Question Time by Fr John Flader
Question: I have heard that Archbishop Fulton Sheen made a holy hour before the Blessed Sacrament every day. Can you tell me more about it, and whether it must be done in a church?
First, in answer to your second question, Archbishop Sheen always did his holy hour before the tabernacle in a church or chapel.
If you cannot pray before a tabernacle, but can pray for an hour in some other place, by all means do it. It will help you greatly and it will be very pleasing to God.
For anyone not familiar with Archbishop Fulton Sheen, he was an American bishop who, in addition to his prolific writings, had an average audience of over 30 million viewers on his weekly television program Life is Worth Living in the 1950s.
Billy Graham called him “the great communicator” and Pope Pius XII “a prophet of the times”.
In his autobiography, Treasure in Clay, published shortly before his death in 1979, Archbishop Sheen says that on the day of his priestly ordination he made two resolutions – to offer the Mass every Saturday in honour of Our Lady to ask her protection on his priesthood, and to spend a continuous Holy Hour every day in the presence of our Lord in the Blessed Sacrament.

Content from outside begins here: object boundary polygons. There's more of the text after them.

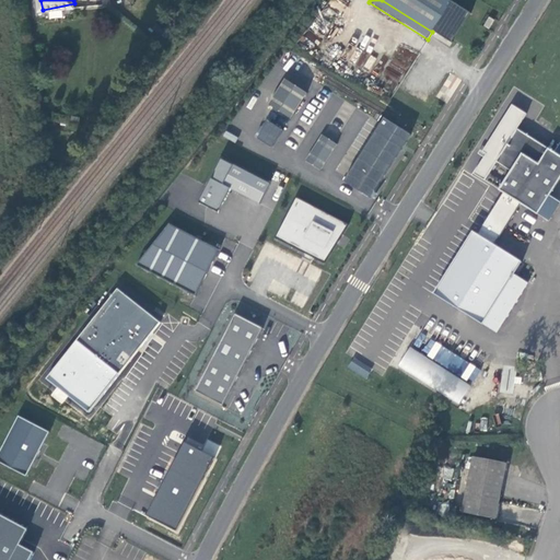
[(469,14),(469,13),(448,0),(382,0),(432,32),(451,43),(451,42),(450,41),(467,13),(469,14)]
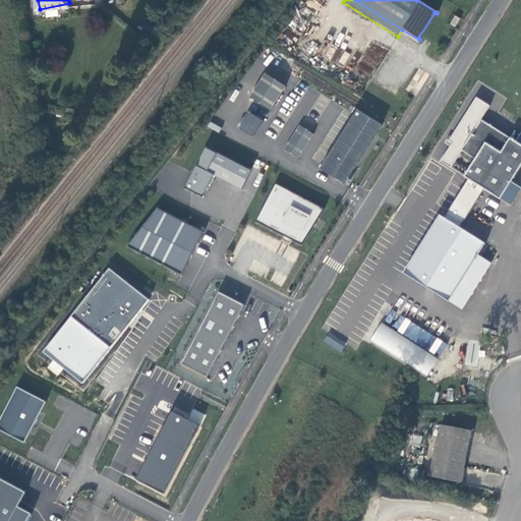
[(454,27),(459,19),(454,16),(449,24),(454,27)]
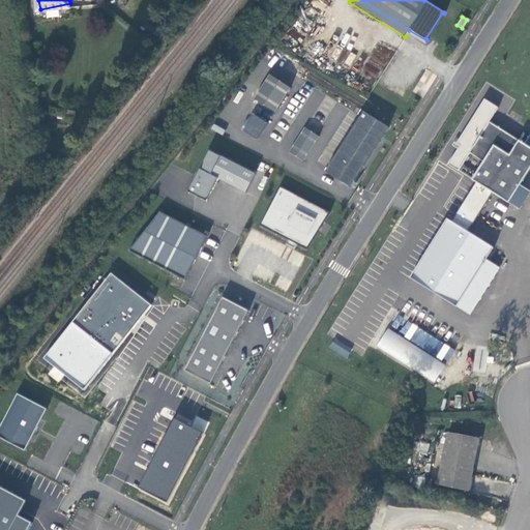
[(290,89),(269,76),(254,100),(274,113),(290,89)]
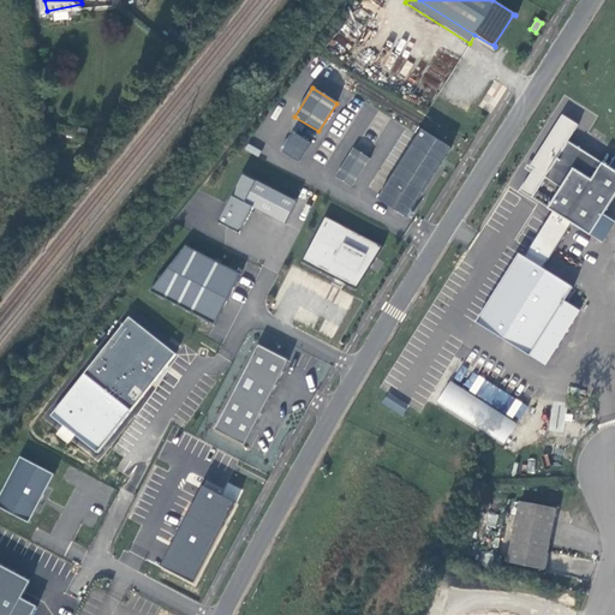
[(578,126),(562,117),(530,168),(527,166),(525,171),(531,174),(520,192),(532,199),(545,178),(557,159),(568,142),(578,126)]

He goes on to say that in the course of his priesthood, he kept both of these resolutions.
As regards the Holy Hour: “The Holy Hour had its origin in a practice I developed a year before I was ordained. The big chapel in St Paul’s Seminary would be locked by six o’clock; there were still private chapels available for private devotions and evening prayers. This particular evening during recreation, I walked up and down outside the closed major chapel for almost an hour. The thought struck me – why not make a Holy Hour of adoration in the presence of the Blessed Sacrament? The next day I began, and the practice is now well over sixty years old.”
He goes on to explain why he kept up the practice and encouraged others to do the same: “First, the Holy Hour is not a devotion; it is a sharing in the work of redemption. Our Blessed Lord used the words ‘hour’ and ‘day’ in two totally different connotations in the Gospel of John. ‘Day’ belongs to God; the ‘hour’ belongs to evil. Seven times in the Gospel of John, the word ‘hour’ is used, and in each instance it refers to the demonic, and to the moments when Christ is no longer in the Father’s Hands, but in the hands of men. In the Garden, our Lord contrasted two ‘hours’ – one was the evil hour: ‘this is your hour’ – with which Judas could turn out the lights of the world. In contrast, our Lord asked: ‘Could you not watch one hour with Me?’ In other words, he asked for an hour of reparation to combat the hour of evil; an hour of victimal union with the Cross to overcome the anti-love of sin.
“Secondly, the only time Our Lord asked the Apostles for anything was the night he went into his agony. Then he did not ask all of them … perhaps because he knew he could not count on their fidelity. But at least he expected three to be faithful to him: Peter, James and John. As often in the history of the Church since that time, evil was awake, but the disciples were asleep. That is why there came out of His anguished and lonely Heart the sigh: ‘Could you not watch one hour with me?’ Not for an hour of activity did He plead, but for an hour of companionship.
“The third reason I keep up the Holy Hour is to grow more and more into his likeness. As Paul puts it: ‘We are transfigured into his likeness, from splendour to splendour.’ We become like that which we gaze upon. Looking into a sunset, the face takes on a golden glow. Looking at the Eucharistic Lord for an hour transforms the heart in a mysterious way as the face of Moses was transformed after his companionship with God on the mountain.”
To encourage us to persevere in this practice, he says: “The Holy Hour. Is it difficult? Sometimes it seemed to be hard; it might mean having to forgo a social engagement, or rise an hour earlier, but on the whole it has never been a burden, only a joy.”
What should one do in this hour?
It can be any spiritual activity – engaging in a loving conversation with Our Lord or simply contemplating him, saying the rosary or other vocal prayers, reading the Scriptures or spiritual books… For those who can take up this admirable practice, it will do them the world of good and through them it will help many souls.